EXERCISE OBJECTIVE:
Transcribe the records below exactly as written, from the opening line through the line that contains "staining in human".

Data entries
=== Begin Enclosure ===

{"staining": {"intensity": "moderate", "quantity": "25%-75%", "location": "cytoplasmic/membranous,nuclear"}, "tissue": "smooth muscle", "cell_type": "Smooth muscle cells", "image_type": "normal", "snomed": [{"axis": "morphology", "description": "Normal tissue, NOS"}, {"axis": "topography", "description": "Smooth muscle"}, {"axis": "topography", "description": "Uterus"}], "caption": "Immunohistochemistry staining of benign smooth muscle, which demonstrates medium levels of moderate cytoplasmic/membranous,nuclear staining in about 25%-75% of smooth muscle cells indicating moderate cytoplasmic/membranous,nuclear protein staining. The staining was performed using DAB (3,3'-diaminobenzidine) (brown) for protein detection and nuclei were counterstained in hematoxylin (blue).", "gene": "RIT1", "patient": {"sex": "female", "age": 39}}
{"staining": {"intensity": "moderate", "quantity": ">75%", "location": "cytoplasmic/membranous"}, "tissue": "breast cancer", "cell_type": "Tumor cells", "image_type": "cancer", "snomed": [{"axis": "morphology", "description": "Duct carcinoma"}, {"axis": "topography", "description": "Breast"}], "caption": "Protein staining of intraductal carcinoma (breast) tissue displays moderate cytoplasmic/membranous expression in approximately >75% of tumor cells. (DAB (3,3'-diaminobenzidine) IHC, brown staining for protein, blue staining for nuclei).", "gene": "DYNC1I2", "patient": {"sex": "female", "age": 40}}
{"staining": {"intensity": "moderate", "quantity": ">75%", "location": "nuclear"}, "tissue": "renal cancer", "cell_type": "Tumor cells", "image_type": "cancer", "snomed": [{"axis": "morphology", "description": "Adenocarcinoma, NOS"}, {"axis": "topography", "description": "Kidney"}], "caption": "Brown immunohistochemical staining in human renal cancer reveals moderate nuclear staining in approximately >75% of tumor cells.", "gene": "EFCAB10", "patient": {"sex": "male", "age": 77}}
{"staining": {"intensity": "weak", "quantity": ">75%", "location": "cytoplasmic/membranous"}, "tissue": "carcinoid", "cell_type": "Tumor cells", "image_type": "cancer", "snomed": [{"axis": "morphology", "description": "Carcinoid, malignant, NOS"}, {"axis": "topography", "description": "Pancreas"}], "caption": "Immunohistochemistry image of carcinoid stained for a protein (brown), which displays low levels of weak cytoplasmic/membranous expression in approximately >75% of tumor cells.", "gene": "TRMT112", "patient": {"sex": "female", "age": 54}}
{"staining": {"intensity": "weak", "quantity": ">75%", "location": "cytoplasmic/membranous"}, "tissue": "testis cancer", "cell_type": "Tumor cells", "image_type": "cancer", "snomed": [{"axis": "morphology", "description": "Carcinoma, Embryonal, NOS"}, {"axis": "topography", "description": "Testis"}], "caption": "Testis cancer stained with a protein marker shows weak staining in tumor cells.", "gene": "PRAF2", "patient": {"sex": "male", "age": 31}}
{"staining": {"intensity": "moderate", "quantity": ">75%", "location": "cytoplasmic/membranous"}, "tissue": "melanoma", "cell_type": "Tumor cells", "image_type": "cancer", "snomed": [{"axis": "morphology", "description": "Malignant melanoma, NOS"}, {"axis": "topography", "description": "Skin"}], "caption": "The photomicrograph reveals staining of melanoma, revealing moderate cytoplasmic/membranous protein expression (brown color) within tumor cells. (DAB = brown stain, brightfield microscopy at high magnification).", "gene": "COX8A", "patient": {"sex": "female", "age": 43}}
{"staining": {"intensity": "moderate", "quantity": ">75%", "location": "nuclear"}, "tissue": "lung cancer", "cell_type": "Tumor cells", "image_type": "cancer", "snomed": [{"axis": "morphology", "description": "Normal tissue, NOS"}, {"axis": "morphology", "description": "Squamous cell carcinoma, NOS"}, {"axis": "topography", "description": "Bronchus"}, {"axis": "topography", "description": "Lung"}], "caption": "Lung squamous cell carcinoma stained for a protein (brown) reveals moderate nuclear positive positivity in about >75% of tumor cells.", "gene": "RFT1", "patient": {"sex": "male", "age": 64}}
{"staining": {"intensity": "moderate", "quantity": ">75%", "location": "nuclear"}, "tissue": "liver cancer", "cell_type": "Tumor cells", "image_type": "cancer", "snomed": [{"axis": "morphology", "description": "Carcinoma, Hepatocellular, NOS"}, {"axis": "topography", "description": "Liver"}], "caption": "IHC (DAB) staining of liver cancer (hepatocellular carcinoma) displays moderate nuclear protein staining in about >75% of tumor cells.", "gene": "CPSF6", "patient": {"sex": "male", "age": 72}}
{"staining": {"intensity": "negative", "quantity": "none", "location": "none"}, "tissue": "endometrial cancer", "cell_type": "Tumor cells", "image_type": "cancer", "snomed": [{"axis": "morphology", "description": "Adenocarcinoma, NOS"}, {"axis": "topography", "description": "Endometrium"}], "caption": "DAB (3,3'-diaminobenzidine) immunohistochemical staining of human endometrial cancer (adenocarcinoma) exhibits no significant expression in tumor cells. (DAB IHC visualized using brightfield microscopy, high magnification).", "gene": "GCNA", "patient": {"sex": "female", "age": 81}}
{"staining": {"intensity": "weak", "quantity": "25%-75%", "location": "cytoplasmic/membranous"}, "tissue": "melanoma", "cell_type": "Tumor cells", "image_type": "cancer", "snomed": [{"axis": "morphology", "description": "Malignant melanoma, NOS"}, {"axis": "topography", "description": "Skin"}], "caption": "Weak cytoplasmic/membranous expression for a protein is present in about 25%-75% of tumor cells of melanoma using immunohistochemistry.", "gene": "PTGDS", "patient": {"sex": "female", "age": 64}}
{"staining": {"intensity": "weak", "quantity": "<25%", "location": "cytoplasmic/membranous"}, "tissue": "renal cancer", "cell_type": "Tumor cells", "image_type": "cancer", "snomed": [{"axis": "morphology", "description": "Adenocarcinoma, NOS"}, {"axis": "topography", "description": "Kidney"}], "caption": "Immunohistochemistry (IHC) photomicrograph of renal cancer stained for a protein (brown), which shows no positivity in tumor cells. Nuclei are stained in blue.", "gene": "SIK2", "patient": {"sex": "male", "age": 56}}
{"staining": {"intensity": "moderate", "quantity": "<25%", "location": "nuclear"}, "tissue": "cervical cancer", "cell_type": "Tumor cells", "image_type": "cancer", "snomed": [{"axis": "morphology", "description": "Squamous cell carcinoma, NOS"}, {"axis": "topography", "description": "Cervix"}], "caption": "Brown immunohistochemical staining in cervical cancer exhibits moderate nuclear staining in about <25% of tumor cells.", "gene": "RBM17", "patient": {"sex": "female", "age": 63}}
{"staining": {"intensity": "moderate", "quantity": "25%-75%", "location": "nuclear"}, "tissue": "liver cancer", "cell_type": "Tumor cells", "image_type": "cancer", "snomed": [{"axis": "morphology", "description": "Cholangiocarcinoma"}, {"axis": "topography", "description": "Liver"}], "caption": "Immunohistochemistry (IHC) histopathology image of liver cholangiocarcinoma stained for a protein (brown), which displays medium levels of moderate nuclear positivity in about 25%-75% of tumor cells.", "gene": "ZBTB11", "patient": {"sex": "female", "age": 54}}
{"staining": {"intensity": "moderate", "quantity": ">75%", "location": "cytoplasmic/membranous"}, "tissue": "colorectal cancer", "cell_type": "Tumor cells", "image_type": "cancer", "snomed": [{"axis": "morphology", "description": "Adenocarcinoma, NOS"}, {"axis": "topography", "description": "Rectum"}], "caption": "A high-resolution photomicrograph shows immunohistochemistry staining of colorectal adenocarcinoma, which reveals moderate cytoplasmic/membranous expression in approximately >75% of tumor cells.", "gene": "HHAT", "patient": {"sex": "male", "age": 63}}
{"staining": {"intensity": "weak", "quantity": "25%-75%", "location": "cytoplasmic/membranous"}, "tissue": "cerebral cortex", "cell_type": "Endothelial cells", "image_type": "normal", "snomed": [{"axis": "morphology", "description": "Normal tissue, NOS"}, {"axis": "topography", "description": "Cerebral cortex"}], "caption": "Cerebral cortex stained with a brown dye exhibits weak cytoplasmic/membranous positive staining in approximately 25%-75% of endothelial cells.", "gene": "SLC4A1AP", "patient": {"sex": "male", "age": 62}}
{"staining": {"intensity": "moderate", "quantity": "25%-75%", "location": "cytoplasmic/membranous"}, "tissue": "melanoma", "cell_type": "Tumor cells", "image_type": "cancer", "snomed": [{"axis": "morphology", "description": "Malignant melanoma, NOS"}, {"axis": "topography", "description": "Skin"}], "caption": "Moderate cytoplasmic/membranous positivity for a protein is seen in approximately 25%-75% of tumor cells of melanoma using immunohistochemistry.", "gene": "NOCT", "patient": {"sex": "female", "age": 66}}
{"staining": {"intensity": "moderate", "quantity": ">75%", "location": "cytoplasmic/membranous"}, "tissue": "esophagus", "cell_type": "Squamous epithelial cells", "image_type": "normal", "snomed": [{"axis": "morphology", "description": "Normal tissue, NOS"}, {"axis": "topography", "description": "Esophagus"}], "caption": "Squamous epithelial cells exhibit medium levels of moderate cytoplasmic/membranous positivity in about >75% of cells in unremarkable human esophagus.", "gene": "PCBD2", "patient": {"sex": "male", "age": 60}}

=== End Enclosure ===

TASK SOLUTION:
{"staining": {"intensity": "moderate", "quantity": "25%-75%", "location": "cytoplasmic/membranous,nuclear"}, "tissue": "smooth muscle", "cell_type": "Smooth muscle cells", "image_type": "normal", "snomed": [{"axis": "morphology", "description": "Normal tissue, NOS"}, {"axis": "topography", "description": "Smooth muscle"}, {"axis": "topography", "description": "Uterus"}], "caption": "Immunohistochemistry staining of benign smooth muscle, which demonstrates medium levels of moderate cytoplasmic/membranous,nuclear staining in about 25%-75% of smooth muscle cells indicating moderate cytoplasmic/membranous,nuclear protein staining. The staining was performed using DAB (3,3'-diaminobenzidine) (brown) for protein detection and nuclei were counterstained in hematoxylin (blue).", "gene": "RIT1", "patient": {"sex": "female", "age": 39}}
{"staining": {"intensity": "moderate", "quantity": ">75%", "location": "cytoplasmic/membranous"}, "tissue": "breast cancer", "cell_type": "Tumor cells", "image_type": "cancer", "snomed": [{"axis": "morphology", "description": "Duct carcinoma"}, {"axis": "topography", "description": "Breast"}], "caption": "Protein staining of intraductal carcinoma (breast) tissue displays moderate cytoplasmic/membranous expression in approximately >75% of tumor cells. (DAB (3,3'-diaminobenzidine) IHC, brown staining for protein, blue staining for nuclei).", "gene": "DYNC1I2", "patient": {"sex": "female", "age": 40}}
{"staining": {"intensity": "moderate", "quantity": ">75%", "location": "nuclear"}, "tissue": "renal cancer", "cell_type": "Tumor cells", "image_type": "cancer", "snomed": [{"axis": "morphology", "description": "Adenocarcinoma, NOS"}, {"axis": "topography", "description": "Kidney"}], "caption": "Brown immunohistochemical staining in human renal cancer reveals moderate nuclear staining in approximately >75% of tumor cells.", "gene": "EFCAB10", "patient": {"sex": "male", "age": 77}}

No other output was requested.